> Listed records

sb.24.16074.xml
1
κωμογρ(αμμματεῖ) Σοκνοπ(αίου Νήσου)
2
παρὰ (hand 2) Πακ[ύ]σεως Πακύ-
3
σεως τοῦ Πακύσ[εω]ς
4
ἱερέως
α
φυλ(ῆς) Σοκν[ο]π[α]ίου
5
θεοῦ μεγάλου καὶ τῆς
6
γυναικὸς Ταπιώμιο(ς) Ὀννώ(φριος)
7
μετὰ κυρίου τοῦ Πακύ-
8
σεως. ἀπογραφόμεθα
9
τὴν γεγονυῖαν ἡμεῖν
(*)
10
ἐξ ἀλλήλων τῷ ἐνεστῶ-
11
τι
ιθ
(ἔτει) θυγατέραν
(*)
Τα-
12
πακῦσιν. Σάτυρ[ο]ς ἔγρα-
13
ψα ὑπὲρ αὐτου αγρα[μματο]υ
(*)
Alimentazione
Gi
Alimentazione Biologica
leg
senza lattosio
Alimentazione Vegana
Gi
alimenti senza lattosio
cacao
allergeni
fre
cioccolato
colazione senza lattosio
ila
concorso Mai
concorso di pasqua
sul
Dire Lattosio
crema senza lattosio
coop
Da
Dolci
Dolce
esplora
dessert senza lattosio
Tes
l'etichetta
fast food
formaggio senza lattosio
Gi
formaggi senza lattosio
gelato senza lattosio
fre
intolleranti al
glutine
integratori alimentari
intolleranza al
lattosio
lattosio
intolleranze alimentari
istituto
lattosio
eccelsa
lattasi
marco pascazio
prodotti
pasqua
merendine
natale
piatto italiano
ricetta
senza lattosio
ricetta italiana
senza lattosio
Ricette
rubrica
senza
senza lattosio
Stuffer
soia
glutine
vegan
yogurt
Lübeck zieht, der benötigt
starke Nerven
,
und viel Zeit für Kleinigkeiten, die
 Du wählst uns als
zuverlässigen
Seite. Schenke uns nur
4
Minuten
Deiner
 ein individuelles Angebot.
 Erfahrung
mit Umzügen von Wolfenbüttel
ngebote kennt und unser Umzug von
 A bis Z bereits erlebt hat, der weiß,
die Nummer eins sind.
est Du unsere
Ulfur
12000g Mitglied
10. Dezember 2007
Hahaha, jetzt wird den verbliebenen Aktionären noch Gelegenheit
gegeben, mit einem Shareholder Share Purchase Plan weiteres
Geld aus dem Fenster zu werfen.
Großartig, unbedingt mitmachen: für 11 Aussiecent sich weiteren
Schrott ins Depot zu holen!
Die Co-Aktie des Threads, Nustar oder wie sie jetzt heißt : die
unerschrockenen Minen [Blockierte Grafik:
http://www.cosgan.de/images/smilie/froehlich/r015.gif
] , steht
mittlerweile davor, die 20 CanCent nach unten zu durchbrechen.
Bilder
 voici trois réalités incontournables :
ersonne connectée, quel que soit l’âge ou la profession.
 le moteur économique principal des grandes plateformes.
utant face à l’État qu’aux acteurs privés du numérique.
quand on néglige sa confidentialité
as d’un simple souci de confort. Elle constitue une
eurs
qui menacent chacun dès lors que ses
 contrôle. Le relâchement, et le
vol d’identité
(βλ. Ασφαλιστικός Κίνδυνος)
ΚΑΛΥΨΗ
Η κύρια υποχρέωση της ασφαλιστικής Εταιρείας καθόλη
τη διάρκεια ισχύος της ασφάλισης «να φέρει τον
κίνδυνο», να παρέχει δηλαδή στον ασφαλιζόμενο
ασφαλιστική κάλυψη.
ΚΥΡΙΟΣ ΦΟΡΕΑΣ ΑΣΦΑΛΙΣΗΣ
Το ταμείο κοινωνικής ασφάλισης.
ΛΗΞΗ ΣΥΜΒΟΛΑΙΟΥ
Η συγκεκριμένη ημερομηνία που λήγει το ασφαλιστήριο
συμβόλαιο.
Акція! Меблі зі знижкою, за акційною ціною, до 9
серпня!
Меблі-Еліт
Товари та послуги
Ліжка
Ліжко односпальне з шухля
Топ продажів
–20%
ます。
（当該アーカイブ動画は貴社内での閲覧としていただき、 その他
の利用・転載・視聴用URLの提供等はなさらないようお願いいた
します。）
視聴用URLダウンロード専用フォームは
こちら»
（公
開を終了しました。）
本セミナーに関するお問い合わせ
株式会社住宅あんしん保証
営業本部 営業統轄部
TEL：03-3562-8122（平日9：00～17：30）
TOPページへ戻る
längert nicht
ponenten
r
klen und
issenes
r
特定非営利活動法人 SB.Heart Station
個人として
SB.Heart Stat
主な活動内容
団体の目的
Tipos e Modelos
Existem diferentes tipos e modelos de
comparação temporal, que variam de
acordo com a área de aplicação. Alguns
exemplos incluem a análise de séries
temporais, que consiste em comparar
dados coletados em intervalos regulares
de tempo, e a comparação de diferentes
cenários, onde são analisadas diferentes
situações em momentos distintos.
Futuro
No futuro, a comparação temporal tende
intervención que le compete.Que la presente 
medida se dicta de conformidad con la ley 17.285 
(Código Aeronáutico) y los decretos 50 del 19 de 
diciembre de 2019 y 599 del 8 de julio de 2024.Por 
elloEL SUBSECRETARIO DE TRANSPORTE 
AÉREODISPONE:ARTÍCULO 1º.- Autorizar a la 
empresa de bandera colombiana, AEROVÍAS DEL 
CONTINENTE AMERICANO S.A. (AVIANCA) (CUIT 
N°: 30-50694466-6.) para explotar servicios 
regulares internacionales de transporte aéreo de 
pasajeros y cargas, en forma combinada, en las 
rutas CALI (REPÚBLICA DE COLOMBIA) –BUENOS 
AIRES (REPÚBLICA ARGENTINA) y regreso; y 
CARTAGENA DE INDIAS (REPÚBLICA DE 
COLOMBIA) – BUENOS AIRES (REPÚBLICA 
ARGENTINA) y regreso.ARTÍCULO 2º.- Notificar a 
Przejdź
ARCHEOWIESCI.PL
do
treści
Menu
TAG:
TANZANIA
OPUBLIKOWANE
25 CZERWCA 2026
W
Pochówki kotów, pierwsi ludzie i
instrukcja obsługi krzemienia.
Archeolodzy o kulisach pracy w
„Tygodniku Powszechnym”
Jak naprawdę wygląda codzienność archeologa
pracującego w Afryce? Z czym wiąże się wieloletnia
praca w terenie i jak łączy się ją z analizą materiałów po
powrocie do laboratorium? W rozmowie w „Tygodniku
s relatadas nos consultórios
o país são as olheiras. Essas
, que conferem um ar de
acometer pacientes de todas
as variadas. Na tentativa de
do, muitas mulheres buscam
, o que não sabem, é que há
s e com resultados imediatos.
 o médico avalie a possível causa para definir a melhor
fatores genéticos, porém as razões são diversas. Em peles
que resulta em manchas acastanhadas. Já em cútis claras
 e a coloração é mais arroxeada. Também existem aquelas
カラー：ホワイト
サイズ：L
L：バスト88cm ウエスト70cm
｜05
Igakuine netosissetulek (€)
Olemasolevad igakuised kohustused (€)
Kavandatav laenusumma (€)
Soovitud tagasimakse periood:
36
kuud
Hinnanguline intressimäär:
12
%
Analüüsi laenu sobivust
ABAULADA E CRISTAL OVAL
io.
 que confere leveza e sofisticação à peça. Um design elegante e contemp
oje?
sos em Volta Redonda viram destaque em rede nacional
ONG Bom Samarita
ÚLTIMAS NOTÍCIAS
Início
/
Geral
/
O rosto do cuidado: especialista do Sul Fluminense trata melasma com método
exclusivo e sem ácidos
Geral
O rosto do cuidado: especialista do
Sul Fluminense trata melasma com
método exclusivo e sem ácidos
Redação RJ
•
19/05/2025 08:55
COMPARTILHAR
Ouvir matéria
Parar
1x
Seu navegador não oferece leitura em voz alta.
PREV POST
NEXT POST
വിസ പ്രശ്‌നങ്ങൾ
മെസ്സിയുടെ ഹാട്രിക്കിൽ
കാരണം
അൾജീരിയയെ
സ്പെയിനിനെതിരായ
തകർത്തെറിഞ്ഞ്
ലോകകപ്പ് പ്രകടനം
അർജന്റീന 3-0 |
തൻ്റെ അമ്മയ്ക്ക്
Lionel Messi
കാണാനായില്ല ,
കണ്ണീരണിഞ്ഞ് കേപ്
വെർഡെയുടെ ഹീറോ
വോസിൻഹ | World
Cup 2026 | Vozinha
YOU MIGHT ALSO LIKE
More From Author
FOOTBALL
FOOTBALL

> What is required
Reproduce word for word the lines from the start of the records through the line containing "le moteur économique", inclusive.

> Your response
sb.24.16074.xml
1
κωμογρ(αμμματεῖ) Σοκνοπ(αίου Νήσου)
2
παρὰ (hand 2) Πακ[ύ]σεως Πακύ-
3
σεως τοῦ Πακύσ[εω]ς
4
ἱερέως
α
φυλ(ῆς) Σοκν[ο]π[α]ίου
5
θεοῦ μεγάλου καὶ τῆς
6
γυναικὸς Ταπιώμιο(ς) Ὀννώ(φριος)
7
μετὰ κυρίου τοῦ Πακύ-
8
σεως. ἀπογραφόμεθα
9
τὴν γεγονυῖαν ἡμεῖν
(*)
10
ἐξ ἀλλήλων τῷ ἐνεστῶ-
11
τι
ιθ
(ἔτει) θυγατέραν
(*)
Τα-
12
πακῦσιν. Σάτυρ[ο]ς ἔγρα-
13
ψα ὑπὲρ αὐτου αγρα[μματο]υ
(*)
Alimentazione
Gi
Alimentazione Biologica
leg
senza lattosio
Alimentazione Vegana
Gi
alimenti senza lattosio
cacao
allergeni
fre
cioccolato
colazione senza lattosio
ila
concorso Mai
concorso di pasqua
sul
Dire Lattosio
crema senza lattosio
coop
Da
Dolci
Dolce
esplora
dessert senza lattosio
Tes
l'etichetta
fast food
formaggio senza lattosio
Gi
formaggi senza lattosio
gelato senza lattosio
fre
intolleranti al
glutine
integratori alimentari
intolleranza al
lattosio
lattosio
intolleranze alimentari
istituto
lattosio
eccelsa
lattasi
marco pascazio
prodotti
pasqua
merendine
natale
piatto italiano
ricetta
senza lattosio
ricetta italiana
senza lattosio
Ricette
rubrica
senza
senza lattosio
Stuffer
soia
glutine
vegan
yogurt
Lübeck zieht, der benötigt
starke Nerven
,
und viel Zeit für Kleinigkeiten, die
 Du wählst uns als
zuverlässigen
Seite. Schenke uns nur
4
Minuten
Deiner
 ein individuelles Angebot.
 Erfahrung
mit Umzügen von Wolfenbüttel
ngebote kennt und unser Umzug von
 A bis Z bereits erlebt hat, der weiß,
die Nummer eins sind.
est Du unsere
Ulfur
12000g Mitglied
10. Dezember 2007
Hahaha, jetzt wird den verbliebenen Aktionären noch Gelegenheit
gegeben, mit einem Shareholder Share Purchase Plan weiteres
Geld aus dem Fenster zu werfen.
Großartig, unbedingt mitmachen: für 11 Aussiecent sich weiteren
Schrott ins Depot zu holen!
Die Co-Aktie des Threads, Nustar oder wie sie jetzt heißt : die
unerschrockenen Minen [Blockierte Grafik:
http://www.cosgan.de/images/smilie/froehlich/r015.gif
] , steht
mittlerweile davor, die 20 CanCent nach unten zu durchbrechen.
Bilder
 voici trois réalités incontournables :
ersonne connectée, quel que soit l’âge ou la profession.
 le moteur économique principal des grandes plateformes.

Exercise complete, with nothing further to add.